Changing your password
Use the kpasswd command to change your PSC Kerberos password, not the passwd command. You have the same password on all PSC production platforms. If you change your password on one PSC system using kpasswd you change it on all other PSC systems.
You must change your pople password within 30 days of the date on your initial password form or your password will be disabled. We will also disable your password if you do not change it at least once a year. We will send you an email notice warning you that your password is about to be disabled in the latter case. See the PSC password policies for more information. If your password is disabled send email to remarks@psc.edu to have it reset.
Changing your login shell
You can use the chsh command to change your login shell. When doing so, specify a shell from the /usr/psc/shells directory.
Storing Files
File Systems
File systems are file storage spaces directly connected to a system. There are currently two such areas available to you on pople.
- $HOME
-
This is your home directory.
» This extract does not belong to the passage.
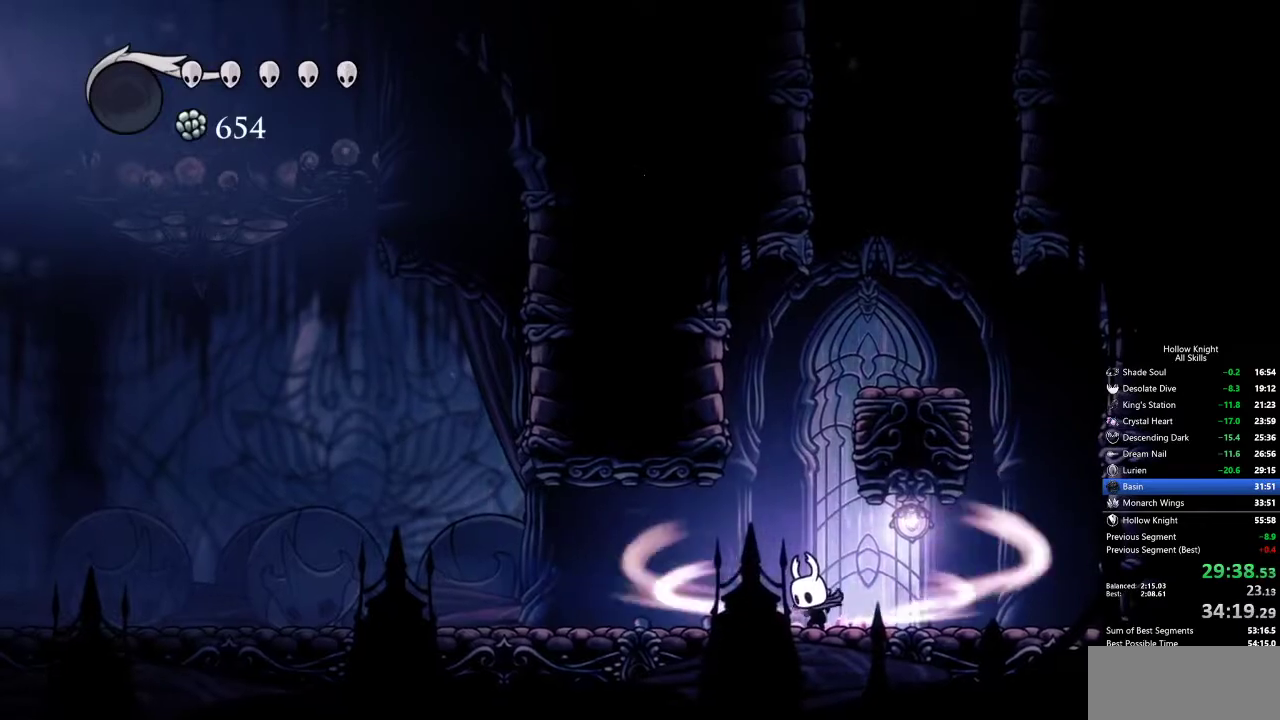
{"keys": []}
Your $HOME directory has a 5-Gbyte quota. $HOME is visible to all of pople's compute and frontend processors. $HOME is backed up daily, although it is still a good idea to store your important $HOME files to golem. Golem, PSC's file archival system, is discussed below.
- $SCRATCH
-
This is pople's scratch area to be used as a working space for your running jobs. $SCRATCH is visible to all of pople's compute and frontend processors. You should use the name $SCRATCH to refer to your scratch area since we may change its implementation. $SCRATCH is a parallel file system.
$SCRATCH is not a permanent storage space. Files can only remain on $SCRATCH for up to 7 days and then we will delete them. In addition, we will delete $SCRATCH files if we need to free up space to keep jobs running. Finally, $SCRATCH is not backed up. For these three reasons, you should store copies of your $SCRATCH files to your local site or to golem as soon as you can after you create them. Golem, PSC's file archival system, is discussed below.
File Repositories
File repositories are file storage spaces which are not directly connected to a frontend or compute processor. You cannot, for example, open a file that resides in a file repository. You must use explicit file copy commands to move files to and from a repository. You currently have one file repository available to you on pople: golem, PSC's file archival system.
- golem
-
Golem is a combination tape-and-disk archival system. The far program should be used to tranfer files between golem and pople. You should transfer files between golem and pople outside of your batch jobs. Otherwise your jobs will be holding compute processors while your files are being transferred. You can use scp or kftp to transfer files between golem and your remote machine. If you need to store a file to golem that is 2 Tbytes or larger first send email to remarks@psc.edu so that special arrangements can be made to store your file.
Transferring Files
You can use either the scp or the kftp program to transfer files between your remote machine and pople and between your remote machine and golem. Which method will perform better varies based on location. Therefore you should try both approaches and see which performs better for you. If you want assistance in improving the performance of your file transfers send email to remarks@psc.edu.
Creating Programs
The Intel C, C++ and Fortran compilers and the GNU C and C++ compilers are installed on pople and they can be used to create OpenMP, MPI, hybrid and serial programs. The commands you should use to create each of these types of programs are shown in the table below.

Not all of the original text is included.